I have some LUKS-encrypted drives in use for backups. The ‘mount at system startup’ option in the Gnome disks app (configured for both ‘encryption’ and ‘mount’ options) doesn’t prompt for a password after logging in, thus the drive remains inaccessible until several manual steps have been completed in the said app after each reboot.
I only need the password prompt to appear when the desktop environment starts (better if several drives can be configured to be unlocked at once, provided that they use the same password). The passphare file should under no circumstances be stored on disk — I’m fine with typing the password manually at every boot (until I fully understand the security implications).
As for the multiple luks volumes, the way this is handles most commonly is to open one of them with your password and then store a keyfile(not your password) on that volume which opens the rest. Because the keyfile lives in an exncrypted filesystem, you can’t unlock the other volumes without first decrypting that one.
sudoedit /etc/pam.d/gdm-password
Insert first row: auth optional pam_mount.so try_first_pass
Insert first row in block session session optional pam_mount.so
reboot
Important additional note:
As said in the Ubuntu forums one of your passphrases of your LUKS encrypted disk must be the same then your login password! I did not check if this is also true for Fedora.
As I am new to Fedora can somebody confirm this procedure. Thanks.
Check devices hierarchy with lsblk.
Find your device name, like “sda1”.
Get UUID for your device with cryptsetup tool: sudo cryptsetup luksUUID /dev/sda1.
UUID will be like “1234567a-b890-1c23-45de-f67f8gh90i12”.
Edit /etc/crypttab with sudo and add new line: PartitionName UUID=12345 none
Where “PartitionName” - name for your encrypted partition for crypttab (change it to your),
“12345” - your UUID from step 2.
This config needed for decryption on boot stage.

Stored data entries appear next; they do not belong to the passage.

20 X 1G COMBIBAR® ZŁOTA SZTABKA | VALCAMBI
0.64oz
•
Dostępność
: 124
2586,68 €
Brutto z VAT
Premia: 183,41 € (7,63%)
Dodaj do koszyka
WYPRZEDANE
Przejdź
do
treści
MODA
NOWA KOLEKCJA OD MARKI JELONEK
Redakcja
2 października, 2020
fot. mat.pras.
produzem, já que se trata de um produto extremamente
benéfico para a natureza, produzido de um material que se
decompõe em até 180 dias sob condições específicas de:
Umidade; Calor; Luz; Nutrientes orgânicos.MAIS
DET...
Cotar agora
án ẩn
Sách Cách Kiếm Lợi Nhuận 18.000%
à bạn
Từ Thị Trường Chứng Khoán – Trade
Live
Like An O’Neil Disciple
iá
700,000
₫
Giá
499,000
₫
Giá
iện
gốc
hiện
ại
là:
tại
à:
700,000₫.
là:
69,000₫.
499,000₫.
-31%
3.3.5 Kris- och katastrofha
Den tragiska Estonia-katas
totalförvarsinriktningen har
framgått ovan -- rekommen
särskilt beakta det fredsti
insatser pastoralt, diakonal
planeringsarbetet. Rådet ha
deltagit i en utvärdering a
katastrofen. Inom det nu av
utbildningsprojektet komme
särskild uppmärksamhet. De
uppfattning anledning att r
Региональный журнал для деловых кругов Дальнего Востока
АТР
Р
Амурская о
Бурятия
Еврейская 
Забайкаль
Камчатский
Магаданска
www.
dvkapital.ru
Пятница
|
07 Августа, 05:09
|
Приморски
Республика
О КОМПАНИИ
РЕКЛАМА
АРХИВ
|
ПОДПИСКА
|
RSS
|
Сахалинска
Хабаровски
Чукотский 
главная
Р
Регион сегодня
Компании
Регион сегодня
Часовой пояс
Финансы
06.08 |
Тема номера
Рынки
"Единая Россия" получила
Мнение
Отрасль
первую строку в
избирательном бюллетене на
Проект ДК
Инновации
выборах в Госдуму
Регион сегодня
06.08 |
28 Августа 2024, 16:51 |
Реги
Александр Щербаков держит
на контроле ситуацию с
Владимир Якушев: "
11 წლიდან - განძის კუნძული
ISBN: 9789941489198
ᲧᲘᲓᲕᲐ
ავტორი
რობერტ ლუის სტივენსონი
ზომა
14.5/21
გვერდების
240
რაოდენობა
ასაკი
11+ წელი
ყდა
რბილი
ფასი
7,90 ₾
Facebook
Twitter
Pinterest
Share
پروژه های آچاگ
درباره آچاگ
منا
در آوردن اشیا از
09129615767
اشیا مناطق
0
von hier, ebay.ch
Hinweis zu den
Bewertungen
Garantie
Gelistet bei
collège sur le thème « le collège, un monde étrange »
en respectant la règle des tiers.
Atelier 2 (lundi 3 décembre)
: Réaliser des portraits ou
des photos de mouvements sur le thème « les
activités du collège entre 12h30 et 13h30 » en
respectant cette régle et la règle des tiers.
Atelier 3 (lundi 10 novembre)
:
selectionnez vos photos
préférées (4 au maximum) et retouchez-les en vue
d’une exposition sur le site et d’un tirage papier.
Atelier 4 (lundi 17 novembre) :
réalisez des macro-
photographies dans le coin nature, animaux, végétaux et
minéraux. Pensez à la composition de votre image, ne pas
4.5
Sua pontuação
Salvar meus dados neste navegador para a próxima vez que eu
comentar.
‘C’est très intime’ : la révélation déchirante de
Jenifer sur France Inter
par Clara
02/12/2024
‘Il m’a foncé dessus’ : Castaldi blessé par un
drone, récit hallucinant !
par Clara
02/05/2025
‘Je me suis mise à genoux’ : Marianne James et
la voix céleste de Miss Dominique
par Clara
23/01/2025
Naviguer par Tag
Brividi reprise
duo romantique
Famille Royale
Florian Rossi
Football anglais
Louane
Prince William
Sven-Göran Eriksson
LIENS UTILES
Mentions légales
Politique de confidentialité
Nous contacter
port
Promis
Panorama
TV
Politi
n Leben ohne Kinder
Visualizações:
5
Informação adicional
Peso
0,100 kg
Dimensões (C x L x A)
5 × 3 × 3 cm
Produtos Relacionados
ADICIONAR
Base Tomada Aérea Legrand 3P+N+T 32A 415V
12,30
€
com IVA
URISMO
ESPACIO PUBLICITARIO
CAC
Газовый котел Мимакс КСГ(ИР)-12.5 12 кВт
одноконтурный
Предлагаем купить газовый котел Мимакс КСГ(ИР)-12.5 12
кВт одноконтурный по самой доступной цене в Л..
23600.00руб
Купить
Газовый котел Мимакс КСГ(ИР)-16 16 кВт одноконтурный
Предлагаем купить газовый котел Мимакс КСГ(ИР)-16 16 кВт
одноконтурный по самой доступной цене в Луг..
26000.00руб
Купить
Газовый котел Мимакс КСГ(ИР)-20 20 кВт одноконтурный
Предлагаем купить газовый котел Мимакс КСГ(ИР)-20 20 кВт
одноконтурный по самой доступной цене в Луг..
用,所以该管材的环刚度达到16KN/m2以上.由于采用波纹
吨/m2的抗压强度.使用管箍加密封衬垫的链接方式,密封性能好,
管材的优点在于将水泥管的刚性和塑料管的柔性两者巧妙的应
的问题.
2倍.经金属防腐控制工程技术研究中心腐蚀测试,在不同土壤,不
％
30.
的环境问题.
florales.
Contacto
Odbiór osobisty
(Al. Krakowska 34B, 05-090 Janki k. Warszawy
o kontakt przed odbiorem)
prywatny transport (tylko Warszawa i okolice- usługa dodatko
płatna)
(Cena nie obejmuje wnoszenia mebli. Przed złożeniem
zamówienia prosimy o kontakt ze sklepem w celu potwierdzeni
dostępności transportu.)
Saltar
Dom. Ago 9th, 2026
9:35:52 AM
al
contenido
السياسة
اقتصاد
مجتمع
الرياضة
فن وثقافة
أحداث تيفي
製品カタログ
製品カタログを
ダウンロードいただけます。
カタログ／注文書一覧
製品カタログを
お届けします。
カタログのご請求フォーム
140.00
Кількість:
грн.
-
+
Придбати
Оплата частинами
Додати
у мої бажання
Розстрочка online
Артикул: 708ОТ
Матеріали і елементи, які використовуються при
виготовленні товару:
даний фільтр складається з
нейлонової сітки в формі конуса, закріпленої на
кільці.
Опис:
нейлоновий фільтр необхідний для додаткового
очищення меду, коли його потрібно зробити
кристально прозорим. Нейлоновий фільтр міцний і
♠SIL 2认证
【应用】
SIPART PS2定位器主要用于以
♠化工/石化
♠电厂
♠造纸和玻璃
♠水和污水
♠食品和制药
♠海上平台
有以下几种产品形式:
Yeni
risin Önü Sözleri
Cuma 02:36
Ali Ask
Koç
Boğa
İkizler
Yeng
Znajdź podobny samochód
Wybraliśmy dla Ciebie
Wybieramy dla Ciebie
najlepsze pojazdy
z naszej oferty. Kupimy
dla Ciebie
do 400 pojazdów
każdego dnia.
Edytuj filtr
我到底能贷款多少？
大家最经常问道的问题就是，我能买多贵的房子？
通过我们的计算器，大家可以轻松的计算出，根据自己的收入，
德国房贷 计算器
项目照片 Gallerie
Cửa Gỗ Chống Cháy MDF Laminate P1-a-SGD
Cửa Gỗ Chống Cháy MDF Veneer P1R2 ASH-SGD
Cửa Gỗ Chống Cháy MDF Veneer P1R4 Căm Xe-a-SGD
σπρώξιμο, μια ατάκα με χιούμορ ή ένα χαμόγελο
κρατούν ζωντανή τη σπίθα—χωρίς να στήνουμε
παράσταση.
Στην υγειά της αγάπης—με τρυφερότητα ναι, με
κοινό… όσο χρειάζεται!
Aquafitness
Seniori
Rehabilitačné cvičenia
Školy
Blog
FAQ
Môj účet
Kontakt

Edit /etc/fstab with sudo and add new line: /dev/mapper/PartitionName /run/media/YOUR_USER/PartitionName/ ext4 defaults,noatime,discard,rw 0 2
Where “PartitionName” - name from step 3,
“/run/media/YOUR_USER/PartitionName/” - path for mounting your partition (change it to your),
and other usual settings for fstab mounting.
This works for me and on Fedora 36 Kinoite, and on several other distro.
The decryption password will be requested at the boot stage, even before SDDM.
This is not an automated method, but only requires running two commands per-drive (and is easy to understand) — in addition to typing the disk passphrase and the user account password. Can be saved as an .sh script, add any drives you’d like:
#!/bin/bash
# SATA SSD (1)
udisksctl unlock --block-device /dev/sdc1
udisksctl mount --block-device /dev/mapper/luks-[...]
The block device paths are examples (I’ve truncated the latter), they can be verified in Gnome Disks for instance.